La montée des corps, acrylique et aquarelle sur papier en bambou

Cette peinture date du jour de l’attentat du Bataclan, le 13 novembre 2015. Je me souviens ne pas avoir eu d’idée précise avant de m’y mettre et avoir été malade toute la journée en la concevant. Les corps n’arrivaient pas dans cette terre à se former. Ils n’avaient pas l’air de savoir s’ils voulaient vivre et restaient à se former et se déformer. Je sais avoir quittée en fin d’après-midi ma peinture avec une grande appréhension et avoir foncée au premier hypermarché le plus près de chez moi. Une femme que je connaissais devait s’occuper du rayon poissonnerie tout en faisant attention à ne pas trop discuter. Elle n’arrêtait pas de me demander « ça va ? ». Impossible de l’arrêter. Nous n’aimions pas comment nous étions placées pour parler. Instinctivement, on s’est mises du même côté à regarder dans la même direction.
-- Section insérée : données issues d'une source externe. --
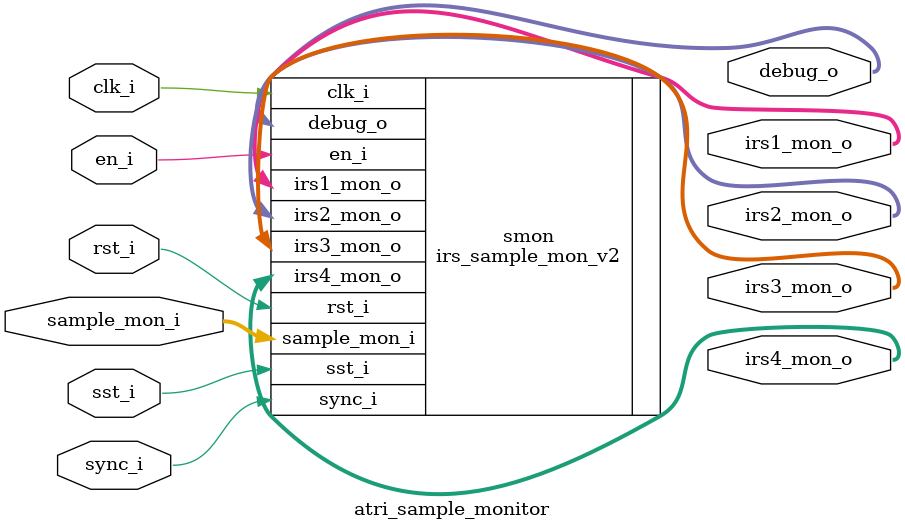
<source format=v>
`timescale 1ns / 1ps
module atri_sample_monitor(
		input clk_i,
		input rst_i,
		input en_i,
		input [3:0] sample_mon_i,
		input sync_i,
		input sst_i,
		output [7:0] irs1_mon_o,
		output [7:0] irs2_mon_o,
		output [7:0] irs3_mon_o,
		output [7:0] irs4_mon_o,
		output [52:0] debug_o
		);

	// screw this, we just use an IDDR2 now and deserialize ourselves.
	irs_sample_mon_v2 smon(.sample_mon_i(sample_mon_i),
								  .clk_i(clk_i),.en_i(en_i),.rst_i(rst_i),.sync_i(sync_i),
								  .sst_i(sst_i),
								  .irs1_mon_o(irs1_mon_o),
								  .irs2_mon_o(irs2_mon_o),
								  .irs3_mon_o(irs3_mon_o),
								  .irs4_mon_o(irs4_mon_o),
								  .debug_o(debug_o));
endmodule

</source>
Rien ne nous renseignait sur ce qui allait se passer. Elle, me parlait de ses heures dans cet hyper qui lui explosaient les yeux. Moi, je lui parlais de ces heures qui n’arrivent jamais à terme et m’explosaient le ventre. On s’est séparées à la fermeture ne voulant pas décrocher un seul sourire à quelqu’un d’autre que nous. Dans la soirée, l’information arriva, j’appelais plusieurs amis qui étaient susceptibles d’y avoir passé la soirée et l’histoire continua avec nous.

Je suis entrée dans une méditation que je ne quitte pas depuis ce jour.